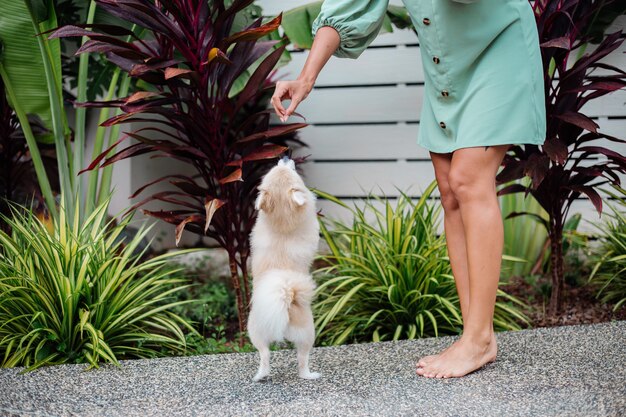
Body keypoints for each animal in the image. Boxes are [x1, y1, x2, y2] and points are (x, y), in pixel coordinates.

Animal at [246, 156, 320, 380]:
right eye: (289, 170)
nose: (285, 157)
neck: (282, 224)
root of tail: (285, 297)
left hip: (255, 332)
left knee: (264, 355)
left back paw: (260, 376)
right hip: (308, 333)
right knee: (302, 360)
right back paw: (309, 375)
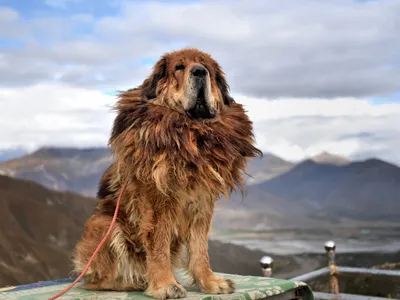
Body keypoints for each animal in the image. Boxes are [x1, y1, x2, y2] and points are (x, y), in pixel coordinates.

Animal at [73, 48, 260, 298]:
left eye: (207, 68)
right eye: (179, 67)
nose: (199, 72)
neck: (192, 133)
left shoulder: (202, 202)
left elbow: (200, 248)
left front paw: (210, 282)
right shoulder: (157, 201)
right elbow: (158, 244)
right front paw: (164, 284)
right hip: (104, 225)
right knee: (99, 281)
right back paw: (134, 282)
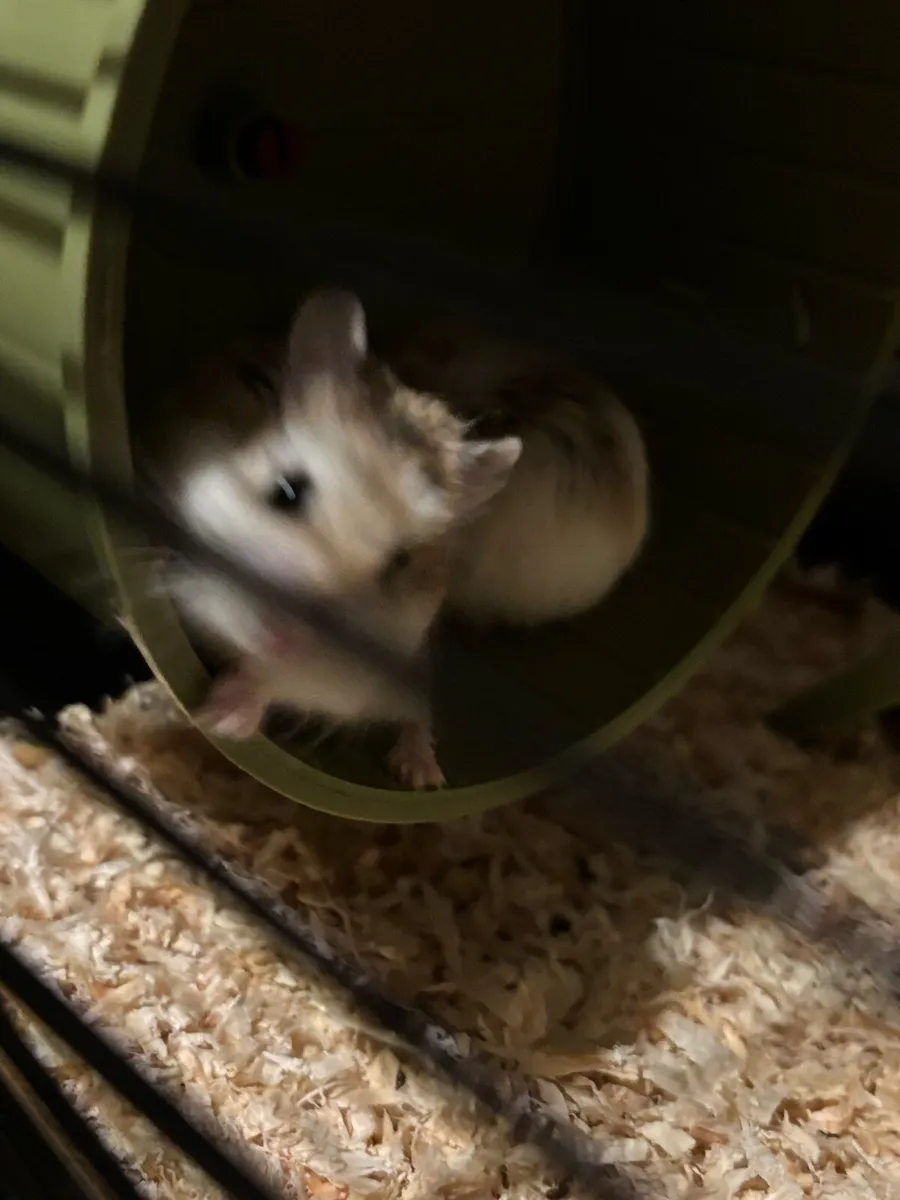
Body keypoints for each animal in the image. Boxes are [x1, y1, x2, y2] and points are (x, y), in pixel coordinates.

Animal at [139, 290, 521, 788]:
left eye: (400, 562)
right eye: (286, 491)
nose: (284, 640)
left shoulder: (348, 671)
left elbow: (277, 679)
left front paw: (222, 719)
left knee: (417, 712)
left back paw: (421, 774)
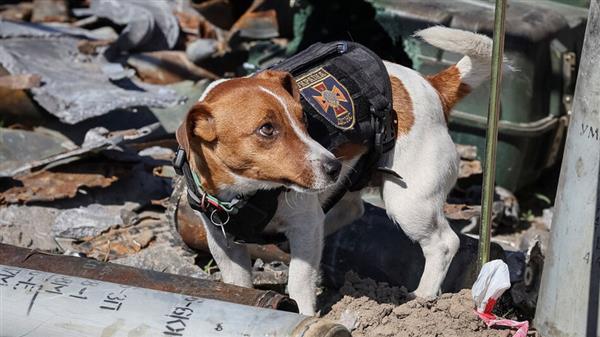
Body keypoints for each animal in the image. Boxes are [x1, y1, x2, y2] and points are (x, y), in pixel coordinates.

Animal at [176, 26, 494, 316]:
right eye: (267, 129)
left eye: (303, 119)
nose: (333, 166)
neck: (244, 192)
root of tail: (432, 87)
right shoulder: (223, 243)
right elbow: (238, 283)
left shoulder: (304, 224)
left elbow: (299, 282)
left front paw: (303, 315)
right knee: (350, 211)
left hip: (409, 202)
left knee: (444, 243)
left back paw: (423, 298)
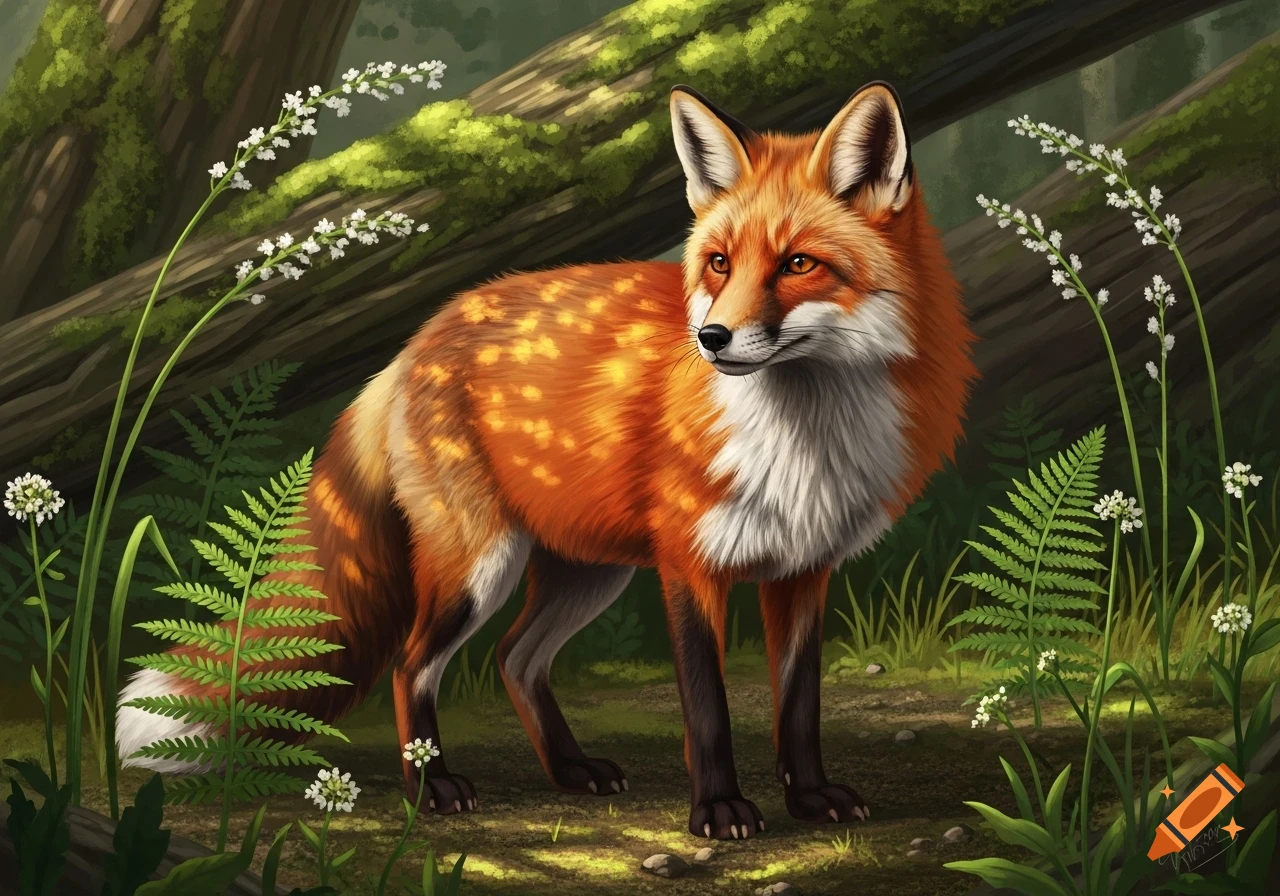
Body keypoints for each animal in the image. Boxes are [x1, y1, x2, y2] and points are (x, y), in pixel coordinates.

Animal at [117, 81, 976, 839]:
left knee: (515, 658)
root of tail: (419, 336)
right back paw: (432, 788)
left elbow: (799, 706)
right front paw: (719, 812)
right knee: (412, 663)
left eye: (799, 264)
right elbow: (708, 709)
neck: (803, 438)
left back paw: (569, 770)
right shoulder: (688, 567)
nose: (711, 339)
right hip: (479, 566)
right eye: (719, 264)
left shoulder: (803, 570)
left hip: (586, 573)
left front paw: (810, 798)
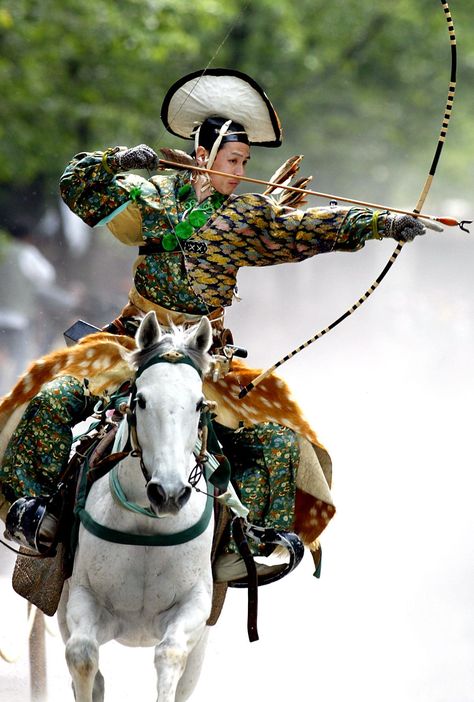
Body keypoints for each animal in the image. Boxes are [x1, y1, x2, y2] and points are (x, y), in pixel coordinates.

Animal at [56, 314, 216, 702]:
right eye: (141, 400)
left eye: (198, 404)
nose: (169, 493)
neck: (148, 525)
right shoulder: (82, 595)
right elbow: (82, 655)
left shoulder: (196, 603)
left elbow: (171, 653)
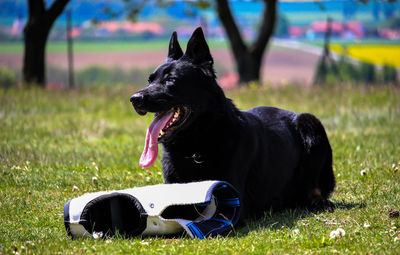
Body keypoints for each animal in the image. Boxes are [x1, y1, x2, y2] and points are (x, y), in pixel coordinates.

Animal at [130, 26, 334, 220]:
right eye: (150, 80)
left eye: (171, 79)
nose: (134, 99)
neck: (196, 149)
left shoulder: (230, 200)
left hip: (310, 122)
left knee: (314, 190)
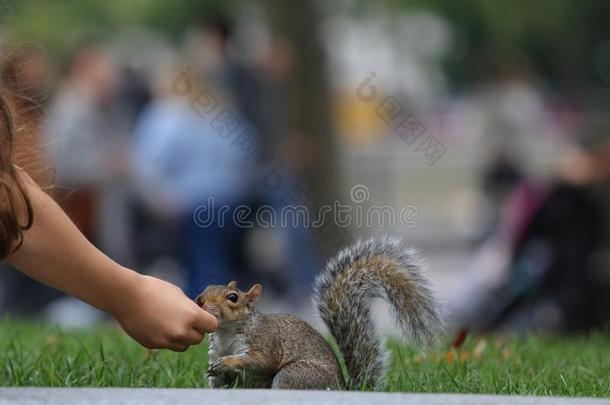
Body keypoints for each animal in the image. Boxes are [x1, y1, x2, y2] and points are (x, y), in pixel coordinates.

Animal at [197, 237, 440, 388]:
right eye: (206, 288)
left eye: (233, 297)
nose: (199, 301)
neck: (226, 333)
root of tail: (343, 389)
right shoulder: (215, 351)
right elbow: (218, 382)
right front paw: (215, 370)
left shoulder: (264, 341)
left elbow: (261, 361)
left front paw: (228, 362)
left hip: (294, 375)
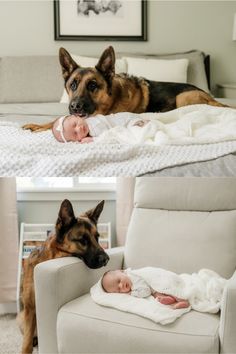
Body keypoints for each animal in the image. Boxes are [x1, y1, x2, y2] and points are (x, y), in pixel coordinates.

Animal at [18, 199, 109, 354]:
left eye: (97, 238)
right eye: (83, 240)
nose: (107, 259)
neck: (51, 257)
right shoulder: (30, 308)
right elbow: (26, 343)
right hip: (21, 318)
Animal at [23, 46, 227, 134]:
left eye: (92, 85)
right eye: (73, 84)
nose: (75, 107)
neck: (110, 100)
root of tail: (211, 97)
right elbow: (58, 119)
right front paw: (39, 125)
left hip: (183, 98)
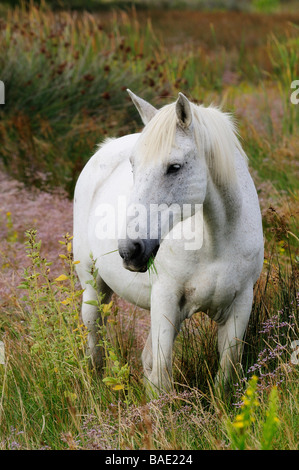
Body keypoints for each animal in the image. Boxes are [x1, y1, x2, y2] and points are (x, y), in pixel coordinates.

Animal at [73, 91, 264, 392]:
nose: (129, 251)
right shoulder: (166, 297)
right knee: (95, 344)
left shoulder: (241, 303)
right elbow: (162, 375)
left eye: (174, 167)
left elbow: (225, 372)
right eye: (133, 166)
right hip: (93, 288)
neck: (216, 244)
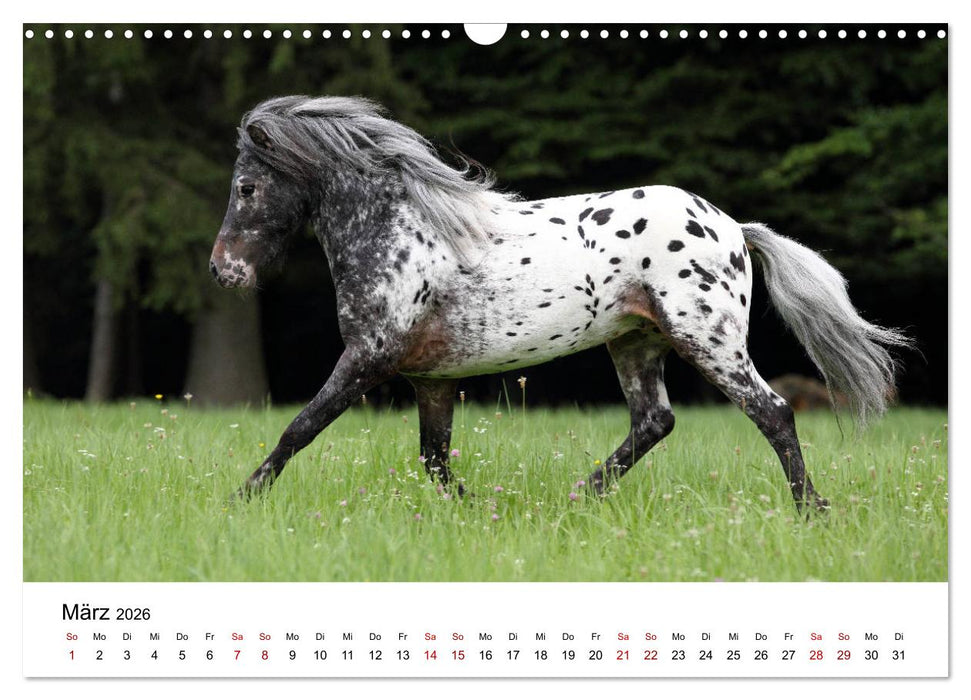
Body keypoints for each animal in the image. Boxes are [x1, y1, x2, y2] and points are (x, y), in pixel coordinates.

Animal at [209, 95, 909, 512]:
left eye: (246, 187)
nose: (222, 271)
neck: (405, 231)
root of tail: (734, 227)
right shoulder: (430, 379)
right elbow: (434, 459)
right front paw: (478, 511)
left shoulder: (367, 359)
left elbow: (299, 427)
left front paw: (241, 498)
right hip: (635, 343)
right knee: (655, 422)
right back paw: (580, 495)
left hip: (709, 341)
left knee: (774, 413)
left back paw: (811, 511)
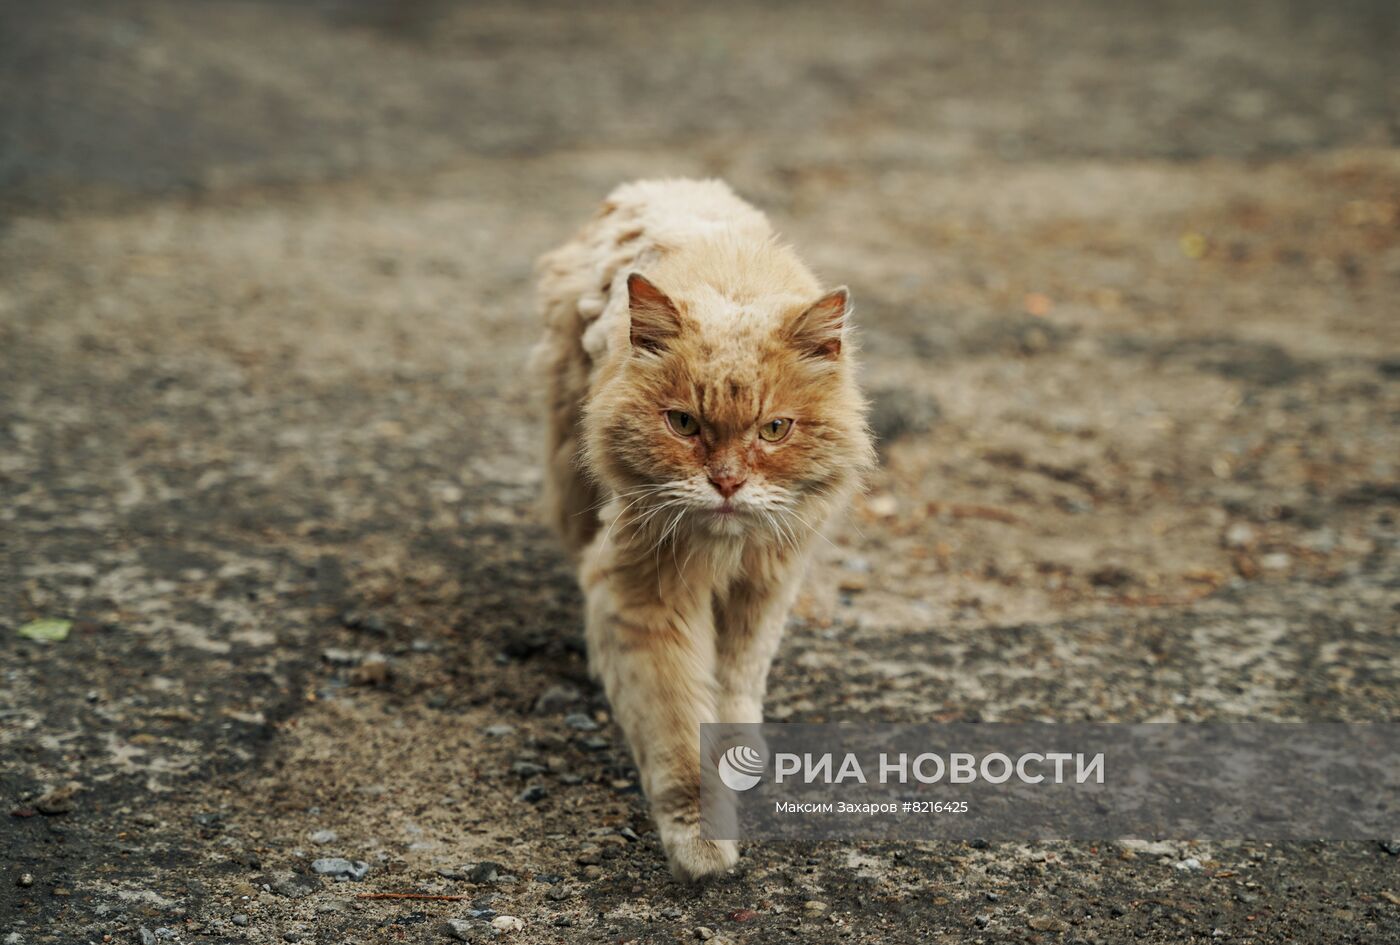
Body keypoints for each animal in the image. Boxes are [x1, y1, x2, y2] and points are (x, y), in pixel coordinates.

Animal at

* _WHAT THIS TASK INVOLVES_
The records above are to be repeated word for word, with the pictures omitted.

* _RESPONSE AREA_
Body keypoints for each animal in the image. Boxes are [x1, y1, x2, y2] and points are (x, y), in pixel coordinates.

Animal at [246, 156, 320, 380]:
right eye: (289, 170)
nose: (285, 157)
neck: (282, 224)
root of tail: (285, 297)
left hip: (255, 332)
left knee: (264, 355)
left back paw: (260, 376)
right hip: (308, 333)
right knee: (302, 360)
right back paw: (309, 375)
Body keypoints for each animal in the image. Boxes are [x1, y1, x2, y2] and points are (x, y), in pixel coordinates.

Animal at [73, 48, 260, 298]:
left eye: (207, 68)
right eye: (179, 67)
nose: (199, 72)
neck: (192, 133)
left shoulder: (202, 202)
left elbow: (200, 248)
left front paw: (210, 282)
right shoulder: (157, 201)
right elbow: (158, 244)
right front paw: (164, 284)
right hip: (104, 225)
right knee: (99, 281)
right back paw: (134, 282)
Body keypoints for each animal in the image. Boxes are [x1, y1, x2, y2] and points are (x, y), in pixel coordinates.

Animal at [139, 290, 521, 788]:
left eye: (400, 562)
right eye: (286, 491)
nose: (284, 640)
left shoulder: (348, 671)
left elbow: (277, 679)
left front paw: (222, 719)
left knee: (417, 712)
left back paw: (421, 774)
Body keypoints for each animal in the image. Boxes are [x1, y1, x2, y2] and points are (x, y), in pixel coordinates.

Animal at [176, 26, 494, 316]:
right eye: (267, 129)
left eye: (303, 119)
nose: (333, 166)
neck: (244, 192)
root of tail: (432, 87)
right shoulder: (223, 243)
right elbow: (238, 283)
left shoulder: (304, 224)
left elbow: (299, 282)
left front paw: (303, 315)
right knee: (350, 211)
left hip: (409, 202)
left knee: (444, 243)
left back paw: (423, 298)
Body keypoints for each animal in the image. Boxes are [x1, y1, x2, y2] and points are (x, y), in pixel coordinates.

Animal at [117, 81, 976, 839]:
left knee: (515, 658)
root of tail: (419, 336)
right back paw: (432, 788)
left elbow: (799, 706)
right front paw: (719, 812)
right knee: (412, 663)
left eye: (799, 264)
right elbow: (708, 709)
neck: (803, 438)
left back paw: (569, 770)
right shoulder: (688, 567)
nose: (711, 339)
right hip: (479, 566)
right eye: (719, 264)
left shoulder: (803, 570)
left hip: (586, 573)
left front paw: (810, 798)
Body keypoints for each animal in the image. Boxes are [x1, y1, x2, y2] and points are (x, y), in pixel coordinates.

Animal at [56, 314, 216, 702]:
right eye: (141, 400)
left eye: (198, 404)
nose: (169, 493)
neck: (148, 525)
right shoulder: (82, 595)
right elbow: (82, 655)
left shoulder: (196, 603)
left elbow: (171, 653)
Body keypoints for each animal in the image. Boxes are [x1, y1, x2, y2] and points are (x, y), in pixel coordinates.

Animal at [130, 26, 334, 220]:
right eye: (150, 80)
left eye: (171, 79)
nose: (134, 99)
neck: (196, 149)
left shoulder: (230, 200)
left hip: (310, 122)
left knee: (314, 190)
Body keypoints for each animal in the image. Boxes are [x1, y1, x2, y2] and points are (x, y), in pixel coordinates.

Animal at [197, 237, 440, 388]:
right eye: (206, 288)
left eye: (233, 297)
nose: (199, 301)
neck: (226, 333)
root of tail: (343, 389)
right shoulder: (215, 351)
right elbow: (218, 382)
right front paw: (215, 370)
left shoulder: (264, 341)
left elbow: (261, 361)
left front paw: (228, 362)
left hip: (294, 375)
Body keypoints for each animal in the image. Boxes are [x1, y1, x2, y2] and points are (x, y), in pixel coordinates.

Animal at [18, 199, 109, 354]:
left eye: (97, 238)
right eye: (83, 240)
nose: (107, 259)
neck: (51, 257)
right shoulder: (30, 308)
right elbow: (26, 343)
right hip: (21, 318)
Animal at [23, 46, 227, 134]:
left eye: (92, 85)
right eye: (73, 84)
nose: (75, 107)
neck: (110, 100)
root of tail: (211, 97)
right elbow: (58, 119)
right front paw: (39, 125)
left hip: (183, 98)
Body keypoints for each animal in the image. Boxes are [x1, y1, x2, y2] and points are (x, y), in pixel coordinates.

Animal at [73, 91, 264, 392]:
nose: (129, 251)
right shoulder: (166, 297)
right knee: (95, 344)
left shoulder: (241, 303)
right elbow: (162, 375)
left eye: (174, 167)
left elbow: (225, 372)
right eye: (133, 166)
right hip: (93, 288)
neck: (216, 244)
Body keypoints for each animal in the image. Boxes are [x1, y1, x2, y2] and points are (x, y), in pixel coordinates.

Animal at [209, 95, 909, 512]:
left eye: (246, 187)
nose: (222, 271)
neck: (405, 231)
root of tail: (734, 227)
right shoulder: (430, 379)
right elbow: (434, 459)
right front paw: (478, 511)
left shoulder: (367, 359)
left elbow: (299, 427)
left front paw: (241, 498)
right hip: (635, 343)
right knee: (655, 422)
right back paw: (580, 495)
left hip: (709, 341)
left knee: (774, 413)
left back paw: (811, 511)
Body keypoints for each animal in the image. Boxes are [x1, y1, x2, y2] and points are (x, y), in pixel coordinates.

Animal at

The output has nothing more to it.